Relatórios da XP destacam que a operação vai além de um bolt-on e reforça uma leitura de que o setor está caminhando para convergência, densidade de rede, retenção de clientes e disciplina na alocação de capital no FTTH.
O negócio, avaliado em aproximadamente R$ 4 bilhões, adiciona densidade relevante à Claro em São Paulo, onde a operadora já tem cerca de 10,6 milhões de clientes de banda larga, dos quais 2,7 milhões estão em FTTH. A Desktop traz 1,2 milhão de assinantes via FTTH, fortalecendo a presença da operadora no estado.
Em termos de mercado, a participação em SP com todas as tecnologias fica com Vivo (31%), Claro (28%) e Desktop (7,4%), enquanto no FTTH a Vivo lidera com 42%, seguidos por Desktop (11%) e Claro (8%).

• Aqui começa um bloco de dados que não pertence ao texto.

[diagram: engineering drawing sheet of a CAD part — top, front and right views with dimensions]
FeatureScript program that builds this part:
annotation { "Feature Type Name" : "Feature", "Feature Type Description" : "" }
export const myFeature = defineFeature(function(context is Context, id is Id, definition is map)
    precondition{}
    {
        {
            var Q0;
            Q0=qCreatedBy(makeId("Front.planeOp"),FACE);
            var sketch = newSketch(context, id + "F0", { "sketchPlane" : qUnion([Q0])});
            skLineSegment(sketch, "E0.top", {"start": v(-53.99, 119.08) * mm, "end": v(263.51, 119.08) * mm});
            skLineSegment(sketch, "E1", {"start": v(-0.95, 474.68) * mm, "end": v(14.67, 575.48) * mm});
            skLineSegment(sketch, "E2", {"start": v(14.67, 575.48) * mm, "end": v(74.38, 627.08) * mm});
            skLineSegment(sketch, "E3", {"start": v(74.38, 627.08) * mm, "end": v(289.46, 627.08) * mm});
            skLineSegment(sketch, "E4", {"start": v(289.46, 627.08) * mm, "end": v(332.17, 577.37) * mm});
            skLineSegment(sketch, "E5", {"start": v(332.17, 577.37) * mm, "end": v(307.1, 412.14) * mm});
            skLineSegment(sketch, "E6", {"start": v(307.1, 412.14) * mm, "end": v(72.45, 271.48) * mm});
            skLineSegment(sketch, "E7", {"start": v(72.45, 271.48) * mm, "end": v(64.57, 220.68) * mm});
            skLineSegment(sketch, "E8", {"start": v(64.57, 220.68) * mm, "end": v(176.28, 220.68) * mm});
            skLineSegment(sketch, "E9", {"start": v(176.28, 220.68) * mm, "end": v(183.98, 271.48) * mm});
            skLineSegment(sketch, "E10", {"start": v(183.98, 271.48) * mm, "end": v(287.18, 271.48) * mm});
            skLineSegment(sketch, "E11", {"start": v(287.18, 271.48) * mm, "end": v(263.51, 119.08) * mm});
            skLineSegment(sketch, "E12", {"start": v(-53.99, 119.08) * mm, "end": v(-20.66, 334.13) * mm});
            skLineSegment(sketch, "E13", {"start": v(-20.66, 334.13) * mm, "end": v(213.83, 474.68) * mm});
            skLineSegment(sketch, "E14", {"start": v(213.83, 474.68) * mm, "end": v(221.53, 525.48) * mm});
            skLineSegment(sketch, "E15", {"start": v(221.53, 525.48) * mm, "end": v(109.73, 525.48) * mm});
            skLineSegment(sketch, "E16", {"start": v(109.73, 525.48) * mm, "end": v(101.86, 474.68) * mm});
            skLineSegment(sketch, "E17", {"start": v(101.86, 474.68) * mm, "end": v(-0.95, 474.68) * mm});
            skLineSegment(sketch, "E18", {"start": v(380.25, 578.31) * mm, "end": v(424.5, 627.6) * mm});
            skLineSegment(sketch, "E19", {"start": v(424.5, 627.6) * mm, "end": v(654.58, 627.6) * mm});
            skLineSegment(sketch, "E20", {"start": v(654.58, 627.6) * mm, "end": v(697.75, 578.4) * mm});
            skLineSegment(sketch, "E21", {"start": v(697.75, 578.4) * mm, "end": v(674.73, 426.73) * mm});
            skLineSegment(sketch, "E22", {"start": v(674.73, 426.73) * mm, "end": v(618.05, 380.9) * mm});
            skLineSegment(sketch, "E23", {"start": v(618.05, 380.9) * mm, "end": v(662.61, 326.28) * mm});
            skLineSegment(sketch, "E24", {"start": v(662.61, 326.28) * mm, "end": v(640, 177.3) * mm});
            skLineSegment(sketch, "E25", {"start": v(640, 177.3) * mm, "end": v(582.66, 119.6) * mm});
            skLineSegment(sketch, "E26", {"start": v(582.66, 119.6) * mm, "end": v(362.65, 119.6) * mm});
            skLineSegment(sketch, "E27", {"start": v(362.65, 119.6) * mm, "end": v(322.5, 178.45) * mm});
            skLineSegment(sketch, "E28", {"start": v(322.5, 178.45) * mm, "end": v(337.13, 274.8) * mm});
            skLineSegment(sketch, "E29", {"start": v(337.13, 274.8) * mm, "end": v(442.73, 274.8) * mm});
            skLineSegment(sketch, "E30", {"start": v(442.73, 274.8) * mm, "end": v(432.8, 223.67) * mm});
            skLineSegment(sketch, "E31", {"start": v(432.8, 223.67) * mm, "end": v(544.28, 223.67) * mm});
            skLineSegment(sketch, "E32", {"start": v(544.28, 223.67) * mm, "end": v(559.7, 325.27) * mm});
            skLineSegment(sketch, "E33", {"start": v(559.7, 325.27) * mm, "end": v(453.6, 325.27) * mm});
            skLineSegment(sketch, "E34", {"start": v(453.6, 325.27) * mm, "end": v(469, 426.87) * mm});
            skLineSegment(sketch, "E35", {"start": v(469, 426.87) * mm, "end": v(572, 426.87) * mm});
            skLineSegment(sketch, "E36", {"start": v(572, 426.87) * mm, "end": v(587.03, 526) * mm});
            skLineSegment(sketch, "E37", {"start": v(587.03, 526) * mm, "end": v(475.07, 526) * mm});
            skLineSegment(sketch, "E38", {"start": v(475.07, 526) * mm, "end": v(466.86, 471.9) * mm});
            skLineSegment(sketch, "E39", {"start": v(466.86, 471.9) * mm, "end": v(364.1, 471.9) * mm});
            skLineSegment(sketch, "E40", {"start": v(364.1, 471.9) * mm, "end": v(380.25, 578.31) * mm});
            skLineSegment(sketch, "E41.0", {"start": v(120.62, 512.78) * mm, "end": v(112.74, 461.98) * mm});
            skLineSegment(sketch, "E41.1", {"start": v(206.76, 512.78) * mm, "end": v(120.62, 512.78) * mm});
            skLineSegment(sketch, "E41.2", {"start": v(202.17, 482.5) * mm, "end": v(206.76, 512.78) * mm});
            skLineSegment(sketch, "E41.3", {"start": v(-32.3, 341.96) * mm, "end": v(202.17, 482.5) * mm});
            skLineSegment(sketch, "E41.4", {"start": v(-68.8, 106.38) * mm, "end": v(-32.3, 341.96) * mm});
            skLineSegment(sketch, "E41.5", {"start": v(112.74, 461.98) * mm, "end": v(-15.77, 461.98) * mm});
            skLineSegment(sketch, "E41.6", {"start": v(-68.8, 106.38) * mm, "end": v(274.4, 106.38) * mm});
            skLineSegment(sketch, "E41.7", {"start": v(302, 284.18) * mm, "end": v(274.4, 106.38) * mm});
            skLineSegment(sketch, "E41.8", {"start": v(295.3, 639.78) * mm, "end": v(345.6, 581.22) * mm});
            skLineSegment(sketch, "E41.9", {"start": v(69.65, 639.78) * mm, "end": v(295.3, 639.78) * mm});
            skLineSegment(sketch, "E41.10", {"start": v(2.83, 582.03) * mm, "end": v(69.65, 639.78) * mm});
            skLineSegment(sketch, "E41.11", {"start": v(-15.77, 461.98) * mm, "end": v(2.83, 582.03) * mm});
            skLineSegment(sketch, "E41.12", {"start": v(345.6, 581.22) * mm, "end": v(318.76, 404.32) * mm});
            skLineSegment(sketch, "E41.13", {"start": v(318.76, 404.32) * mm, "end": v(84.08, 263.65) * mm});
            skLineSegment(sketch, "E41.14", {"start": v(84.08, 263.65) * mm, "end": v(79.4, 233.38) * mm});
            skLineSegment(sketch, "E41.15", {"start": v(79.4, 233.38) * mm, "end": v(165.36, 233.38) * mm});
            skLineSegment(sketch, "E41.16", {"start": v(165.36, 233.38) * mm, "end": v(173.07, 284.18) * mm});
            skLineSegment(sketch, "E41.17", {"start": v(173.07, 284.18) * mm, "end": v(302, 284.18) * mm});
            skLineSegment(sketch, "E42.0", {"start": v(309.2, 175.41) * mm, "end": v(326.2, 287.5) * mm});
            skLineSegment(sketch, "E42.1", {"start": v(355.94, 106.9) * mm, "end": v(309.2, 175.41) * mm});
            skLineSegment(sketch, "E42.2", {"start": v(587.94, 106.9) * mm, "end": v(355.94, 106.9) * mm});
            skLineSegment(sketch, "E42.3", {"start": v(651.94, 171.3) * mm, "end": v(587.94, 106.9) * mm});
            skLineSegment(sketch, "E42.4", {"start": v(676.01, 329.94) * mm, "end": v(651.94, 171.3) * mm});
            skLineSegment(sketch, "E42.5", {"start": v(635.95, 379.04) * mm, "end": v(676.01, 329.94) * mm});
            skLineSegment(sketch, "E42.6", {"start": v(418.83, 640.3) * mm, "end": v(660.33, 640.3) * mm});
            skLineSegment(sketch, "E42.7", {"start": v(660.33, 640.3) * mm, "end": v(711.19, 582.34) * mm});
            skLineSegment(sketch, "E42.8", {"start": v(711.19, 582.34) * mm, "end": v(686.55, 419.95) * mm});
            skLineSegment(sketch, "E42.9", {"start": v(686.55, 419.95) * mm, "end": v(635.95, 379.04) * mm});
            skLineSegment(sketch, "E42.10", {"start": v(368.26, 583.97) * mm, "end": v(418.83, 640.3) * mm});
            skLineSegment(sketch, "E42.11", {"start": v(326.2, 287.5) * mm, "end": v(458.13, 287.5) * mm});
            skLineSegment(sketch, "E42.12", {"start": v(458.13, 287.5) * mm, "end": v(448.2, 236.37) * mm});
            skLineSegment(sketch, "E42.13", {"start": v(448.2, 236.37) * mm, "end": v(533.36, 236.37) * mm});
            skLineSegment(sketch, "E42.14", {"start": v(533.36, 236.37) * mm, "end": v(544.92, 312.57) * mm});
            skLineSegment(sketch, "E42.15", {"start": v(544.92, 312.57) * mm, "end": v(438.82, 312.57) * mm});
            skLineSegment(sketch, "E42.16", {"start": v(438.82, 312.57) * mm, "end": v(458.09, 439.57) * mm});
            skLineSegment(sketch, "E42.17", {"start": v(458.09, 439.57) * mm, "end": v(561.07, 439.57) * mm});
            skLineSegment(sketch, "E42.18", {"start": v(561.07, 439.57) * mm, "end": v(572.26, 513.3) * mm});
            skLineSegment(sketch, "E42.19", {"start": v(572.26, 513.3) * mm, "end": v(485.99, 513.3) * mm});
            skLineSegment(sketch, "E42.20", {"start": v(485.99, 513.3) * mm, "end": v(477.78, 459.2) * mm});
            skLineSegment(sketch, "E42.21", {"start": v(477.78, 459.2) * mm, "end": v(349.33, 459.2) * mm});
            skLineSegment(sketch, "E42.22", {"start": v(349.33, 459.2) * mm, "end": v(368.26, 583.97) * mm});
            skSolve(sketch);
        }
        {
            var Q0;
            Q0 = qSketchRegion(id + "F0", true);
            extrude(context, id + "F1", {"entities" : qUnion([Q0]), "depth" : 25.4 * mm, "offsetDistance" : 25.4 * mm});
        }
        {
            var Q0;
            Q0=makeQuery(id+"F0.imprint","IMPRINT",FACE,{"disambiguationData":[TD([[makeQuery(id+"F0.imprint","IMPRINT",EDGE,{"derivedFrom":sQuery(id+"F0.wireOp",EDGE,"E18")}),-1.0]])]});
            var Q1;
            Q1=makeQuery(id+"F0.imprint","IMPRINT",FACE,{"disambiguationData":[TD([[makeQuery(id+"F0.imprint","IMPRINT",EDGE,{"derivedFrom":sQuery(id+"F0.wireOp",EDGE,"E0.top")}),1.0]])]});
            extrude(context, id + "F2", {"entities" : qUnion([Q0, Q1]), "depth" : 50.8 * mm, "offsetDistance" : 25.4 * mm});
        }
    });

A XP ressalta que a densidade regional pode favorecer a Claro, especialmente no FTTH, ao ampliar a cobertura sem depender de novas plataformas de acesso.
quanto à alavancagem, BTG Pactual aponta que a transação é relativamente pequena para a América Móvil, com o índice de endividamento subindo de 1,52x para 1,55x. Santander também vê efeito marginal positivo para a AMX, sugerindo que a Claro pode consolidar sua operação de banda larga em São Paulo. Além disso, a transação pode servir como gatilho para reavaliação de ISPs, com múltiplos de EBITDA usados como referência para ativos regionais escalados, segundo XP. O Santander ainda destaca que a aquisição é apenas o começo de uma onda de consolidação, abrindo espaço para potenciais movimentos envolvendo a Unifique e outras ISPs listadas.